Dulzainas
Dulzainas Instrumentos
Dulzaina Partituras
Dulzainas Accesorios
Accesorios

---+---

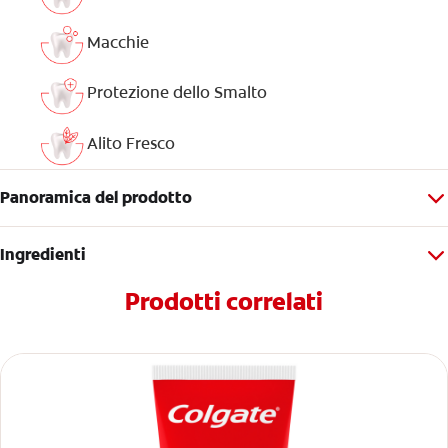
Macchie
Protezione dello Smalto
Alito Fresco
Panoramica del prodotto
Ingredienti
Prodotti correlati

---+---

• **WORK INSTRUCTIONS**
Pick out every row above that contains the string "Dulzainas" and copy each one in full. Case counts, so count only matches with the same capitalization.

• **PROBLEM SOLUTION**
Dulzainas
Dulzainas Instrumentos
Dulzainas Accesorios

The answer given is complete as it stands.